There is the fear that whatever progress is made now can easily be swept off the table when the negotiators get together next, perhaps encountering a new US team with a different brief.

"The rest of the world must continue to work towards progress together," said Nazhat Shameem Khan of Fiji, who will preside over the next ministerial-level round of climate talks in November.

"We shouldn't give up because one of the community, one of the family, has decided that they will not walk with us."

Observers pointed to the importance of upcoming meetings of the G7 and G20, strategic country groupings of which the US is a member, in putting pressure on Trump, who has described climate change as a "hoax" perpetrated by China.

"We work very hard together with many other friends in the world to convince the US that staying in the Paris Agreement is the right way to go," Jochen Flasbarth, Germany's state secretary for the environment, told journalists in Bonn.

"Germany stays committed to the international UN climate process. We believe that it is irreversible and many, many countries indicate to us that nobody has the intention of thinking about another format, another track apart from the UN."

 

 

The Paris Agreement commits signatories to limiting average global warming to two degrees Celsius (3.6 degrees Fahrenheit) over pre-Industrial Revolution levels.

This will be achieved by limiting emissions from burning coal, oil and gas.
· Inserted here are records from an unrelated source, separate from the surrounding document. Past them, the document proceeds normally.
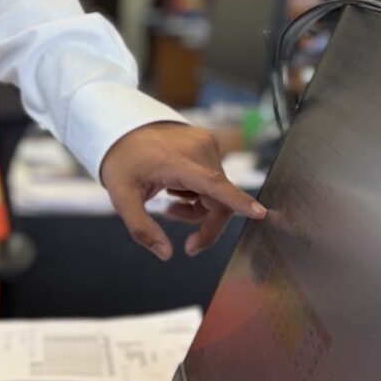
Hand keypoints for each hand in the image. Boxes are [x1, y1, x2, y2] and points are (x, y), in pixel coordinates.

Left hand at [98, 120, 266, 260]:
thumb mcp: (121, 197)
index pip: (213, 184)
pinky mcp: (208, 142)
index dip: (238, 201)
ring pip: (218, 191)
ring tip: (169, 201)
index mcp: (177, 162)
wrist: (121, 124)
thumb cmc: (120, 160)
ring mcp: (205, 143)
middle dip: (203, 222)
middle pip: (219, 199)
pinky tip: (175, 187)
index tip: (260, 213)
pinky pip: (214, 178)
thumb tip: (167, 255)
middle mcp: (198, 149)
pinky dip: (198, 191)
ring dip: (198, 207)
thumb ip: (142, 228)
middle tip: (181, 233)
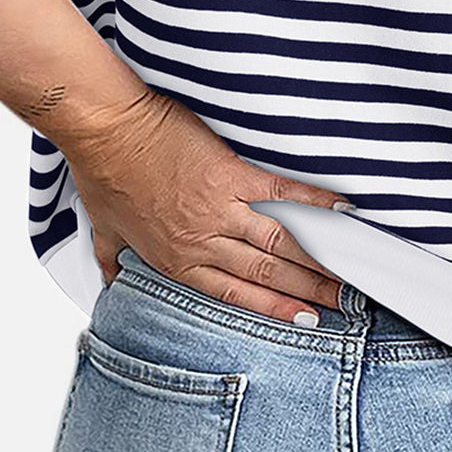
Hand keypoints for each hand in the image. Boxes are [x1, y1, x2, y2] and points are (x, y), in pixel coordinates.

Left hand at [61, 86, 351, 321]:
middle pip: (268, 273)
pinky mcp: (229, 174)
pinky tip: (339, 211)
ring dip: (318, 259)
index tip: (307, 321)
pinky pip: (280, 194)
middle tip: (344, 302)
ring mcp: (218, 210)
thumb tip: (111, 281)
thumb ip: (113, 260)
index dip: (276, 310)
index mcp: (177, 260)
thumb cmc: (103, 173)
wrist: (105, 130)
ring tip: (348, 271)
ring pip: (279, 243)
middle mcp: (202, 243)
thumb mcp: (105, 229)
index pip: (237, 294)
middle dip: (310, 291)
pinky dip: (312, 202)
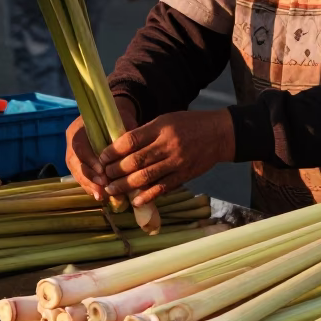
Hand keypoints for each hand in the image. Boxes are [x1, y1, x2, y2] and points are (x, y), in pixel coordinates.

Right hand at [66, 96, 138, 200]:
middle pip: (75, 163)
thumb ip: (123, 137)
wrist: (113, 115)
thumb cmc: (119, 118)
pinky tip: (100, 195)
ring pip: (76, 172)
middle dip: (89, 178)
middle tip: (103, 189)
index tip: (103, 172)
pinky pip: (81, 177)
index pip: (80, 146)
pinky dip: (90, 186)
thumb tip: (131, 156)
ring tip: (102, 196)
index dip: (90, 160)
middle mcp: (72, 141)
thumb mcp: (122, 122)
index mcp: (79, 128)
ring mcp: (72, 153)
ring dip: (89, 185)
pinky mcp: (77, 164)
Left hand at [99, 109, 235, 206]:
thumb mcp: (165, 120)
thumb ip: (145, 133)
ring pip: (146, 177)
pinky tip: (135, 200)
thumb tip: (120, 147)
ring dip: (125, 185)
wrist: (219, 134)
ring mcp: (177, 162)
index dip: (113, 150)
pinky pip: (163, 188)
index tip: (101, 157)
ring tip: (112, 190)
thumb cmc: (189, 124)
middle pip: (135, 161)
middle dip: (115, 170)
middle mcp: (167, 145)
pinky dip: (148, 195)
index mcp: (160, 128)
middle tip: (103, 176)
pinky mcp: (184, 175)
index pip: (130, 140)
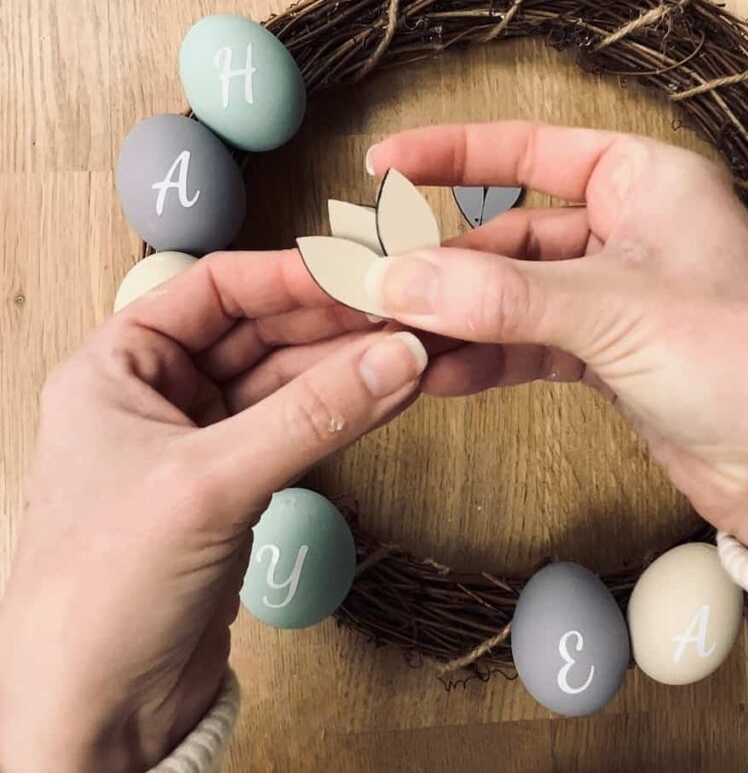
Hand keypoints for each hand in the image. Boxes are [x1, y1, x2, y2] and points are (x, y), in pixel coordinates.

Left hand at [0, 251, 426, 772]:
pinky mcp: (234, 487)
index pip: (213, 290)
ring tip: (409, 353)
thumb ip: (311, 415)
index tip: (358, 274)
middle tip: (400, 315)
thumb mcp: (208, 484)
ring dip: (346, 368)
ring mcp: (199, 443)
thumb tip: (394, 358)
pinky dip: (342, 413)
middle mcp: (156, 397)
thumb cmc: (97, 595)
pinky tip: (387, 396)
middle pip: (258, 332)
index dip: (289, 276)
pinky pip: (297, 429)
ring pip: (285, 381)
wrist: (98, 714)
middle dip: (330, 324)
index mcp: (116, 368)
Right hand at [364, 122, 747, 563]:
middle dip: (445, 265)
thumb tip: (397, 278)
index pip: (531, 151)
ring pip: (515, 296)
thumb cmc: (745, 358)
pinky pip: (530, 346)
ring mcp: (620, 299)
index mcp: (648, 181)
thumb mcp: (614, 309)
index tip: (384, 165)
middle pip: (511, 235)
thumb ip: (501, 294)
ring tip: (397, 341)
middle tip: (375, 288)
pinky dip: (487, 359)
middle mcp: (632, 231)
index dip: (453, 154)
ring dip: (458, 320)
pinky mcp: (613, 359)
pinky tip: (440, 375)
But the fossil fuel lobby in America exerts a strong influence over climate politics, both national and international.

Fijian Prime Minister Frank Bainimarama, whose island nation is at high risk of climate change-induced sea level rise, stressed that rich coastal cities face the same threat, and named Miami, New York, Venice, and Rotterdam.

"No-one, no matter who they are or where they live, will ultimately escape the impact of climate change," the premier told negotiators in Bonn, where he made a special appearance.
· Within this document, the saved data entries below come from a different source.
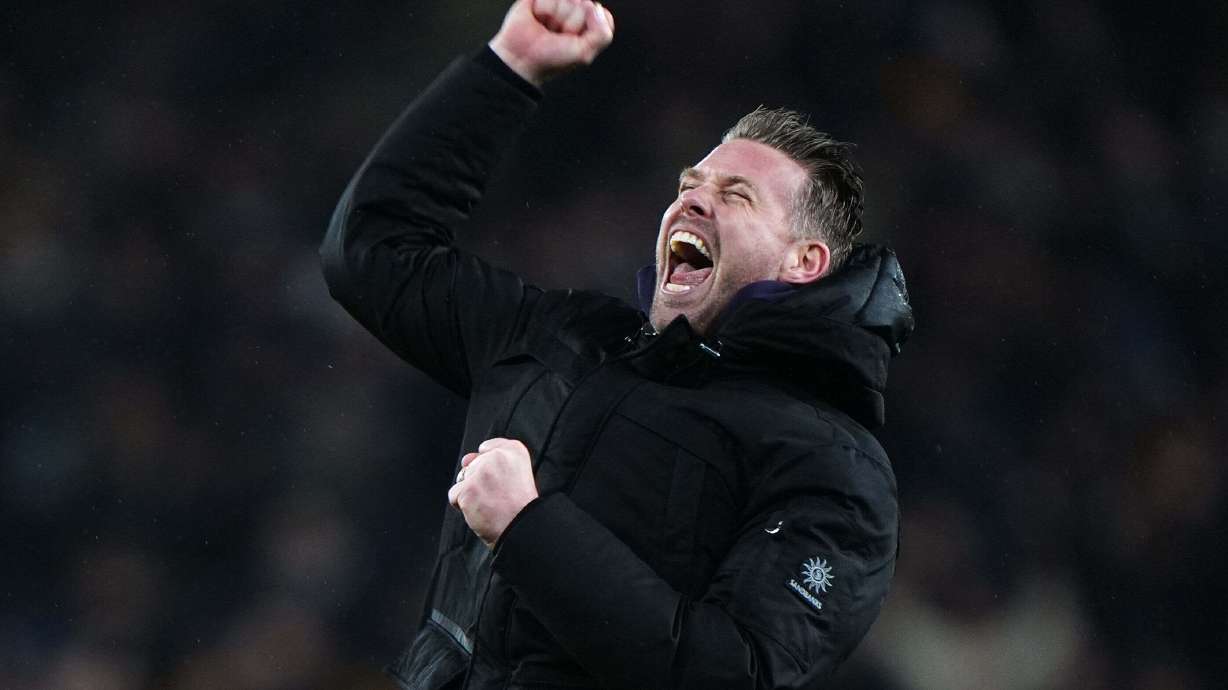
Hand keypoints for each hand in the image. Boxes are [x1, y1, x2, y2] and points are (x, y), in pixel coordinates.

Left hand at [447, 437, 539, 547]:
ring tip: (489, 504)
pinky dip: (463, 506)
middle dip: (479, 482)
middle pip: (472, 466)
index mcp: (514, 451)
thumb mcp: (518, 473)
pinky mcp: (467, 489)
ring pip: (462, 479)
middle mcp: (497, 457)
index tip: (502, 483)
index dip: (491, 469)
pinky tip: (479, 511)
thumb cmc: (520, 506)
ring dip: (470, 493)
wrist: (521, 528)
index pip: (487, 448)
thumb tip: (466, 459)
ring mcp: (481, 472)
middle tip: (498, 497)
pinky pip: (454, 495)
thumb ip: (493, 458)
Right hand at [489, 0, 614, 86]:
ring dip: (555, 16)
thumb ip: (602, 34)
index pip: (601, 14)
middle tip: (557, 36)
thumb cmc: (551, 59)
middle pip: (585, 4)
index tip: (575, 41)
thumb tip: (596, 7)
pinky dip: (544, 7)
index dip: (589, 27)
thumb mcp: (584, 53)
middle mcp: (574, 11)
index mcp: (588, 25)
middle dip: (571, 23)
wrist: (521, 59)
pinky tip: (538, 18)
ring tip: (546, 28)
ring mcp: (558, 3)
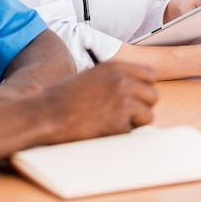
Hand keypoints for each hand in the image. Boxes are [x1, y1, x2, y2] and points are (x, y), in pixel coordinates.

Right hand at [33, 61, 157, 144]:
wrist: (47, 113)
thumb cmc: (65, 97)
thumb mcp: (92, 76)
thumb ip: (115, 79)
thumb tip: (138, 90)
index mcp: (115, 67)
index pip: (150, 75)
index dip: (145, 88)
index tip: (137, 97)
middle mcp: (121, 81)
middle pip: (153, 95)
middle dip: (142, 107)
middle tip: (125, 114)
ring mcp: (122, 101)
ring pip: (148, 116)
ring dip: (134, 123)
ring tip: (112, 122)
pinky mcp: (119, 123)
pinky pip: (131, 132)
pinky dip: (120, 135)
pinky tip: (101, 129)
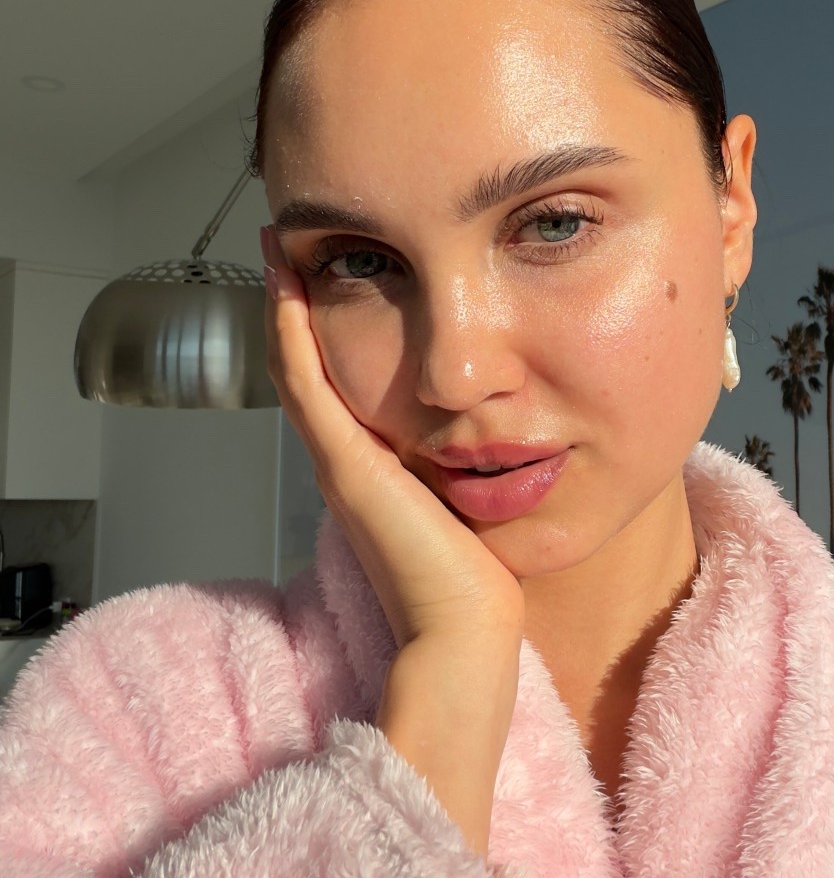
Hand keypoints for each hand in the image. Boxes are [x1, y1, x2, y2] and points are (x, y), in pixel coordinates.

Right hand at [261, 227, 524, 652]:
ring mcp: (337, 463)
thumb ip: (471, 466)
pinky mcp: (344, 467)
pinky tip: (289, 285)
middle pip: (306, 366)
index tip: (326, 272)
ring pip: (296, 366)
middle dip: (297, 304)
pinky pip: (306, 385)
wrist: (464, 634)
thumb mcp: (473, 505)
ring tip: (282, 248)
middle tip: (289, 243)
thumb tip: (506, 427)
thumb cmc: (479, 585)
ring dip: (286, 305)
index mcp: (371, 470)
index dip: (323, 329)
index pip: (337, 384)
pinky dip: (292, 333)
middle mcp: (345, 462)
"We are all vulnerable and we all need to act."

His warning was underscored by a new study in Nature Scientific Reports which found that level rise of "only 10 cm (four inches)" doubles flooding potential for cities on the North American west coast -- citing Vancouver, Seattle, San Francisco and Los Angeles -- as well as the European Atlantic coast.

"We don't know," what Trump will eventually decide, "but we won't stop our work even if the result is a negative one," Khan said.

"We hope very much that they will remain in the Paris Agreement and that they will walk with the rest of the family towards this very urgent goal that the planet is facing."